Mais celui qui a véritablement donné une dimension cinématographique au phénomène est Kane Parsons. À seulement 20 ans, ce créateur américain a publié sur YouTube une série de courts métrages en fausse vidéo retrouvée (found footage). Grâce à une mise en scène particulièrement crédible et une maîtrise impressionnante des effets spéciaux, il a transformé un simple concept visuel en véritable univers narratif.

Hollywood n’a alors plus eu qu’à récupérer une marque déjà installée dans l’imaginaire collectif.

Le pari était presque sans risque. Avant même sa sortie, Backrooms possédait déjà tout ce que recherchent les studios : une communauté mondiale, une identité visuelle immédiatement reconnaissable, des millions de spectateurs potentiels et une viralité entretenue depuis plusieurs années sur YouTube, TikTok et les réseaux sociaux.
Le résultat dépasse toutes les attentes. Le film réalise un démarrage spectaculaire avec plus de 80 millions de dollars lors de son premier week-end américain et environ 260 millions de dollars de recettes mondiales en quelques jours, établissant au passage un record historique pour le studio A24.

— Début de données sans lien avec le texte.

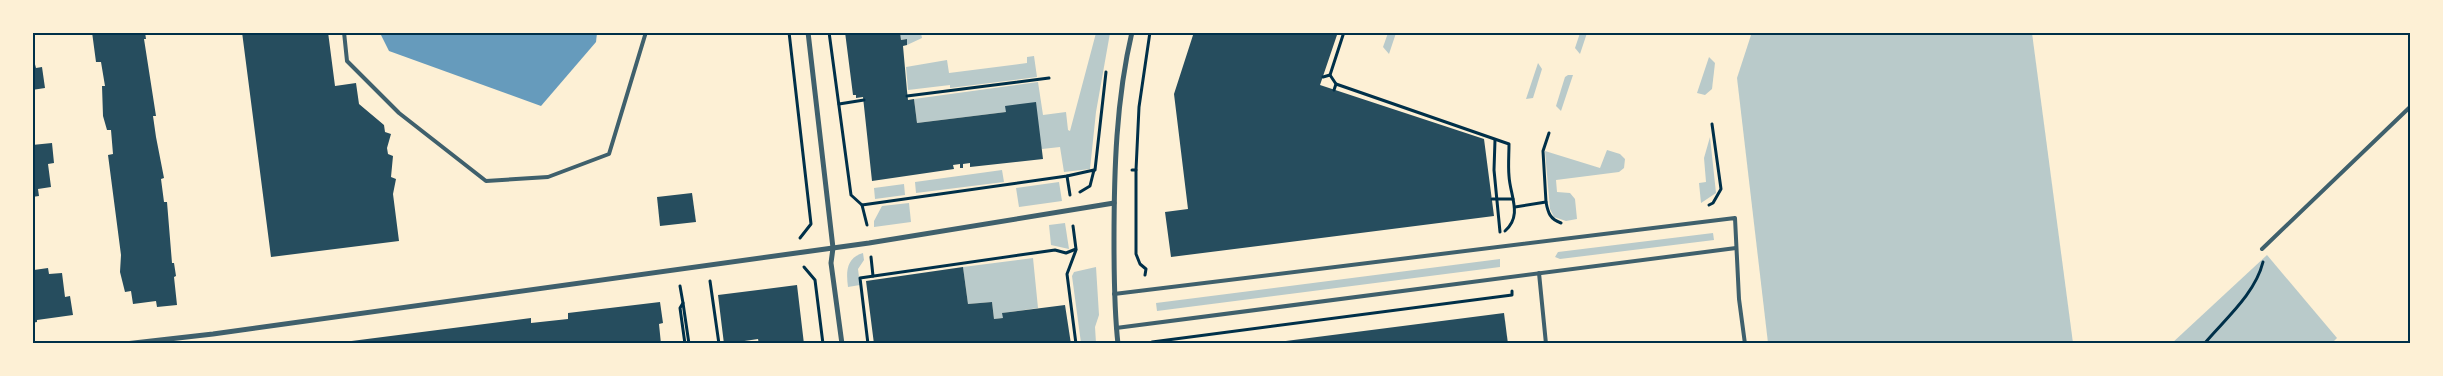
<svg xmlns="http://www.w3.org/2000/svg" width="2443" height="376" font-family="Cabin,sans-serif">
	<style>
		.green { fill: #b9caca }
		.water { fill: #669bbc }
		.building { fill: #264d5e }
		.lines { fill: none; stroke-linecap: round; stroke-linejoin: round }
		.path { stroke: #003049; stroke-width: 3 }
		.service { stroke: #3f606c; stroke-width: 4 }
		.minor { stroke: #3f606c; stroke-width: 5 }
		.neatline { fill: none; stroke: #003049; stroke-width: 2 }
	</style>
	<rect width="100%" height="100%" fill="#fdf0d5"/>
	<g class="green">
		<path d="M1752 32 2032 33 2073 343H1768L1737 78Z"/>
		<path d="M900 33H921L922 38 907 45V39L901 40Z"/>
		<path d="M1096 33H1110L1096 112 1090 169 1064 172 1060 147 1042 149 1006 112 917 123 914 99 1038 82 1043 115 1066 112 1068 130 1070 131Z"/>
		<path d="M1388 33H1396L1389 54 1383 47Z"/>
		<path d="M1580 33H1587L1580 54 1575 48Z"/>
		<path d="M1034 56 1037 77 950 88V85L908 90 906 67 947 60 949 73 1027 63V57Z"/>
		<path d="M1709 57 1715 63 1712 89 1705 95 1697 93Z"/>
		<path d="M1538 63 1542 69 1533 98 1526 99Z"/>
		<path d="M1568 75H1573L1561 111 1556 106 1565 77Z"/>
		<path d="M1710 137 1716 193 1701 203 1699 183 1706 182 1704 158Z"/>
		<path d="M1607 150 1620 154 1625 159 1624 168 1619 172 1556 180 1557 192 1570 193 1575 199 1577 219 1566 221 1554 217 1550 209 1545 151 1600 168Z"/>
		<path d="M1002 170 1004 182 916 193 915 182Z"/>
		<path d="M1059 182 1062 201 1019 207 1016 188Z"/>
		<path d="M904 184 905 195 875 199 874 188Z"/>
		<path d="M909 203 911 222 874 227V221L882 206Z"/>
		<path d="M1065 223 1069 249 1051 245 1049 225Z"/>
		<path d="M1713 233 1714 240 1560 259 1555 257 1558 252Z"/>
		<path d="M863 253 864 260 858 269 860 285 848 287C846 272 846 258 863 253Z"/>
		<path d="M2267 255 2337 338 2331 344H2171Z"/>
		<path d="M1033 258 1038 308 1003 313V318L994 319 992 302 968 304 963 267Z"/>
		<path d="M1500 259V267L1157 311 1156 303Z"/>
		<path d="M1096 267 1099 315 1095 327 1096 343H1081L1072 276 1074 272Z"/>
	</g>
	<path class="water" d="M380 33H597L596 42 541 106 389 51Z"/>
	<g class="building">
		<path d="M92 32H145L146 39H144L156 116H153L156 137 164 178 161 179 164 202H167L172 263H174L176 276 174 277 177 305 157 307 156 301 133 304 131 291 125 292 120 272 121 255 108 155 113 154 111 130H107L103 116 102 86H105L101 62H96Z"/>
		<path d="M242 32H328L335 86 356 83 359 104 384 125 385 132 391 134 387 148 388 154 393 156 391 177 396 179 393 194 399 241 271 257Z"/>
		<path d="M845 32H900L901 40 907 39V45L903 46 907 91 908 100 914 99 917 123 1006 112 1005 106 1036 102 1043 159 970 167V163L963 164V168H960V164L953 165 954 169 872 181 863 97 856 98V95H853Z"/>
		<path d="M1194 32H1338L1320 85 1484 139 1494 216 1171 257 1165 212 1188 209 1174 94Z"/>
		<path d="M32 53 36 68 42 67 45 88 32 90Z"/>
		<path d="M52 143 54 163 48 164 51 187 38 189 39 196 32 197V145Z"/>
		<path d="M692 193 696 222 660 226 657 197Z"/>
		<path d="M963 267 968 304 992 302 994 319 1003 318 1002 313 1065 305 1071 344H874L866 281Z"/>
		<path d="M48 268 49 274 62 273 65 297 70 296 73 315 37 320V322L32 323 34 270Z"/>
		<path d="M797 285 804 344H759L758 339 724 344 718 295Z"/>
		<path d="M660 302 663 323 659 324 661 344H328L531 318V323L568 319V313Z"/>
		<path d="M1504 313 1508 344H1278V342Z"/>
	</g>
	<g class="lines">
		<g class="path">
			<path d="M789 32 811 224 800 238"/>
			<path d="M829 32 851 195 862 205 1067 176 1094 170 1090 186 1080 192"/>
			<path d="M1344 32 1330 75 1336 84 1509 144C1509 155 1508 165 1509 176 1510 196 1523 215 1505 231"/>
			<path d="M1323 77 1330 75"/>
			<path d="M1334 90 1336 84"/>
			<path d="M907 96 1049 78"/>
			<path d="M839 104 864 100"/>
			<path d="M1495 140 1494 170 1500 232"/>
			<path d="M1095 170 1106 72"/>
			<path d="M1132 170H1136V254L1140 264 1146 269 1145 275"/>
			<path d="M1136 170 1139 107 1150 32"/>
			<path d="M1067 176 1070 195"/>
			<path d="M1492 199H1513"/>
			<path d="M1546 202 1543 151 1549 133"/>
			<path d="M862 205 867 225"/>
			<path d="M1709 205 1713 203 1721 189 1712 124"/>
			<path d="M1515 207 1546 202C1548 213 1550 219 1561 223"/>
			<path d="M871 257 873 276"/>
			<path d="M804 267 815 280 823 344"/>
			<path d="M710 281 719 344"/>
			<path d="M680 286 683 303 680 308 685 344"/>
			<path d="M683 303 689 344"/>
			<path d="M1152 342 1512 295V291"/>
			<path d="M868 344 860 278 1055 250 1066 253 1076 249 1073 226"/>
			<path d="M1076 344 1067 274 1076 250"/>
			<path d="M2204 344C2225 319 2255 294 2263 262"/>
		</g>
		<g class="service">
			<path d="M344 32 347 61 399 113 486 181 548 177 609 154 646 32"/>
			<path d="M2262 249 2410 107"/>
			<path d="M1539 273 1546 344"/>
			<path d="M1114 294 1735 218 1739 299 1745 344"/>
			<path d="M1116 328 1736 248"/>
		</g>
		<g class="minor">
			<path d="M808 32 833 248 831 263 842 344"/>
			<path d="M125 344 213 334 869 243 1114 203"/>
			<path d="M1118 344C1114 309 1114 275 1114 241 1114 171 1116 100 1132 32"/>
		</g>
	</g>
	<rect width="2443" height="376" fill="none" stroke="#fdf0d5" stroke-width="68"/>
	<rect x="34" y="34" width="2375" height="308" class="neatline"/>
</svg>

Cette réussite révèle surtout une évolution profonde du cinéma. Les studios ne cherchent plus seulement de bonnes histoires : ils recherchent des univers déjà validés par Internet. Les réseaux sociaux deviennent ainsi un immense laboratoire où naissent les futures licences hollywoodiennes.

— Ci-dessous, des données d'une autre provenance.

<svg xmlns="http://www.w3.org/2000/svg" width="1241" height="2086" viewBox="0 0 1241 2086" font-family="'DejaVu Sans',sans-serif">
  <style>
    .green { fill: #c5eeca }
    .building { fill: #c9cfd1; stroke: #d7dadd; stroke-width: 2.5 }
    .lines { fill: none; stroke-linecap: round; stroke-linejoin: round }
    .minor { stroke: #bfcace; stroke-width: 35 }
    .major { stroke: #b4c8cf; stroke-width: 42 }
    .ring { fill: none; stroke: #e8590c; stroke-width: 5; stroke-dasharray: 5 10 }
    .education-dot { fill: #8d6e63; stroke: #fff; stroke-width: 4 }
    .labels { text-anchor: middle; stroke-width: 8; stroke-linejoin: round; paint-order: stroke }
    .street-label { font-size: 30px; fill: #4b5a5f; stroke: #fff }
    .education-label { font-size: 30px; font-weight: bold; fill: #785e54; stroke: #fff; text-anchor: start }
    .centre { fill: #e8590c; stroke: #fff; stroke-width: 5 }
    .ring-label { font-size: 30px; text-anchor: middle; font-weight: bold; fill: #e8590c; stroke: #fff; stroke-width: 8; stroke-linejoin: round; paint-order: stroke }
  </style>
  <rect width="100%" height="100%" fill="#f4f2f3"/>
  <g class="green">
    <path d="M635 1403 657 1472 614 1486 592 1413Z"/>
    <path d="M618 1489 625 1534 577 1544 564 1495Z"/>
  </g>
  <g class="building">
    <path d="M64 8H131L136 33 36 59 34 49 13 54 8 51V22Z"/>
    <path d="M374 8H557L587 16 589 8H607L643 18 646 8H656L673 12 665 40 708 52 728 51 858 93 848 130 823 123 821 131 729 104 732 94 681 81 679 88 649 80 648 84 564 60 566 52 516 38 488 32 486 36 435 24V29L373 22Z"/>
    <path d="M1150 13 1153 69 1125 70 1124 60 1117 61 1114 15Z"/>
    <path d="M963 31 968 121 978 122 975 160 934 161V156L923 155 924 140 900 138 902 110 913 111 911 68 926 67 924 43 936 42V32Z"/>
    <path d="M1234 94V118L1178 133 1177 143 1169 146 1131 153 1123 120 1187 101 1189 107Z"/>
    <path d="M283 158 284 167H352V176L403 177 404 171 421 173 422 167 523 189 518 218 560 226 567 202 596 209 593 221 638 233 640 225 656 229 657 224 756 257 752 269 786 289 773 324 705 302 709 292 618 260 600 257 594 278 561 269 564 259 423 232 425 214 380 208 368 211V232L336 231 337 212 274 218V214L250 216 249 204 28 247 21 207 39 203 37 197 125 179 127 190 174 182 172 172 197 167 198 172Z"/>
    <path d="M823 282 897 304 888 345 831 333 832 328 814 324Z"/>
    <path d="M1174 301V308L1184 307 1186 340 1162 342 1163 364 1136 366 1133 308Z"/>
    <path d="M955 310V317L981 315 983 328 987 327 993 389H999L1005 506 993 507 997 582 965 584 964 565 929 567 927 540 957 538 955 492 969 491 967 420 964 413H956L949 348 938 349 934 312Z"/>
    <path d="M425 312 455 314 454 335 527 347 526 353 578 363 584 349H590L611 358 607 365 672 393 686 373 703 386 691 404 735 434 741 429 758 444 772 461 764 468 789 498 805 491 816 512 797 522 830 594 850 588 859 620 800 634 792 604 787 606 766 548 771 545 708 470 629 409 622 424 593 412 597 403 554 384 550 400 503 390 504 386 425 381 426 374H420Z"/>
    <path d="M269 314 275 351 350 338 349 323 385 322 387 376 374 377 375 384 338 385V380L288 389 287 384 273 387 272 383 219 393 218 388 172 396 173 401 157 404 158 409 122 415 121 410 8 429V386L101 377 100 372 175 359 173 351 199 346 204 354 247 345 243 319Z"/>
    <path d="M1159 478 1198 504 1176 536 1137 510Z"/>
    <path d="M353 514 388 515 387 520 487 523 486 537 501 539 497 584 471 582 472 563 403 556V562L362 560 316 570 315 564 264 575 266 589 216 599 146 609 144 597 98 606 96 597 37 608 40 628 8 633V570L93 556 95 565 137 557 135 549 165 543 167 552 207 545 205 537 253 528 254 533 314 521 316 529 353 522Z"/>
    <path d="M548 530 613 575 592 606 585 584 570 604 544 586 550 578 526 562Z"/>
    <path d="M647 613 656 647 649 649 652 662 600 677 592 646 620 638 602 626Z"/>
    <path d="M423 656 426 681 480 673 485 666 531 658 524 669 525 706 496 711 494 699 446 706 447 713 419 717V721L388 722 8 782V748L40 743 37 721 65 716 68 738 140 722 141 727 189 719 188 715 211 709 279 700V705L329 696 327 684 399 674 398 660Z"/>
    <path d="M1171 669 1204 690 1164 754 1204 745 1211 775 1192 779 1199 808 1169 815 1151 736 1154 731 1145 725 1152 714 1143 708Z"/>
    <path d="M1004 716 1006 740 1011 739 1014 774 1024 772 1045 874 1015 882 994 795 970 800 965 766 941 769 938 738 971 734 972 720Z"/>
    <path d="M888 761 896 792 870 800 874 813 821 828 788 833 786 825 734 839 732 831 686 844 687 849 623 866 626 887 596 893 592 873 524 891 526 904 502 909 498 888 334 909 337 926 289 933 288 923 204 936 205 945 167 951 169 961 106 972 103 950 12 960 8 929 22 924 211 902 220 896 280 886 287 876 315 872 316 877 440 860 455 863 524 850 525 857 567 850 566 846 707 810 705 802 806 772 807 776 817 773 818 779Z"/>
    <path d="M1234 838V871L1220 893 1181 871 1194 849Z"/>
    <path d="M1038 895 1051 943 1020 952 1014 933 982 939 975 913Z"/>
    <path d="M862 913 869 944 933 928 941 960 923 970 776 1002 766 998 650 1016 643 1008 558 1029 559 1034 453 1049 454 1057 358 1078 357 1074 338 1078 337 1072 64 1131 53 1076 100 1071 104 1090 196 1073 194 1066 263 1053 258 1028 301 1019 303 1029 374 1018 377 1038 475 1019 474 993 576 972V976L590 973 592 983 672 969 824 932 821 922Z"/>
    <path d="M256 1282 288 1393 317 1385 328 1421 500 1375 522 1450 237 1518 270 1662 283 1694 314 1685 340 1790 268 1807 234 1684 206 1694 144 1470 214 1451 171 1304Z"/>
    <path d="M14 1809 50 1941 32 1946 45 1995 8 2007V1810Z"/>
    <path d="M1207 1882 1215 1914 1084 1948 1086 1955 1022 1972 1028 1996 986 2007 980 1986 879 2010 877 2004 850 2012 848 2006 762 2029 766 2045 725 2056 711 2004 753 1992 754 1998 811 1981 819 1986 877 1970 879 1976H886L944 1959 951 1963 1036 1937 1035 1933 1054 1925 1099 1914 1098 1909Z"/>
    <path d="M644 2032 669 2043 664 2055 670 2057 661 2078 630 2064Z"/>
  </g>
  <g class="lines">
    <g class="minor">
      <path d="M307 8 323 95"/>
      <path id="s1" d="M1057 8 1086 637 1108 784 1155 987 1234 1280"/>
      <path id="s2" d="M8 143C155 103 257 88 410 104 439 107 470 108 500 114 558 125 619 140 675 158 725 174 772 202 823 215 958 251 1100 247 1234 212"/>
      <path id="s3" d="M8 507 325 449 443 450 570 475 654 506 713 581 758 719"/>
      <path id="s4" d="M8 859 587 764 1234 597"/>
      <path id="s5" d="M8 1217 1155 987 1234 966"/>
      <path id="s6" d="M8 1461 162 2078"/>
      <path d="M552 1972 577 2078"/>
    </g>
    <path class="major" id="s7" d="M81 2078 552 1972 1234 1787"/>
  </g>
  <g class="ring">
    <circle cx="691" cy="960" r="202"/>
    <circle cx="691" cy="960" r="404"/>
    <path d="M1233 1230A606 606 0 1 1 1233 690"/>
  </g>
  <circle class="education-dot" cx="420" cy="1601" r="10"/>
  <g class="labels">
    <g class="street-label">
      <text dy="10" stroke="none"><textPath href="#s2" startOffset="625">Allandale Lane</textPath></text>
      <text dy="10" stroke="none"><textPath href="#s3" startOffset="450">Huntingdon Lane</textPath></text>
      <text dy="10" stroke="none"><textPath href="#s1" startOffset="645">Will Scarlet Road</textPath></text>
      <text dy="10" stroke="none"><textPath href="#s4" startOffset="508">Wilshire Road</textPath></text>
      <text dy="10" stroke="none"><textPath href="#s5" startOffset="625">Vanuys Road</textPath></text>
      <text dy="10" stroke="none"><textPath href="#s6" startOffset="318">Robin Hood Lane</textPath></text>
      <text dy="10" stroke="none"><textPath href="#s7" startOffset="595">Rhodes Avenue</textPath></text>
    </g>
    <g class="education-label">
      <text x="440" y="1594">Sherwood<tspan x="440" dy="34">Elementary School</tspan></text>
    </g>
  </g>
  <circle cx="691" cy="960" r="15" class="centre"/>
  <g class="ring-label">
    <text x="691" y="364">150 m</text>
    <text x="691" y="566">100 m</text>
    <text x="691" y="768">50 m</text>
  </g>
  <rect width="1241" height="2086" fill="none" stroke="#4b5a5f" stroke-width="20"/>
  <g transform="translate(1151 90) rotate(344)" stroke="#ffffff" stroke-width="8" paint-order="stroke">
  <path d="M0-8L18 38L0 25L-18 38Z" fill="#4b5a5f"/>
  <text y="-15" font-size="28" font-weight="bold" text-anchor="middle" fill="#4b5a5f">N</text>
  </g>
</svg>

Les chiffres donnent la mesure du phénomène. Produit pour un budget inférieur à 10 millions de dollars, Backrooms a rapporté 81,5 millions de dollars dès son premier week-end en Amérique du Nord, avant de dépasser 350 millions de dollars de recettes mondiales en quelques semaines. Le film est rapidement devenu le plus grand succès commercial de l’histoire d’A24, pulvérisant les précédents records du studio et prouvant qu’un univers né sur Internet peut désormais rivaliser avec les plus grandes franchises hollywoodiennes.

Après les romans, les comics et les jeux vidéo, une nouvelle source d’inspiration s’impose : les mythologies créées spontanément par les internautes.
Backrooms marque peut-être le début d’une nouvelle époque, où un simple mème publié anonymement peut, quelques années plus tard, devenir un blockbuster mondial.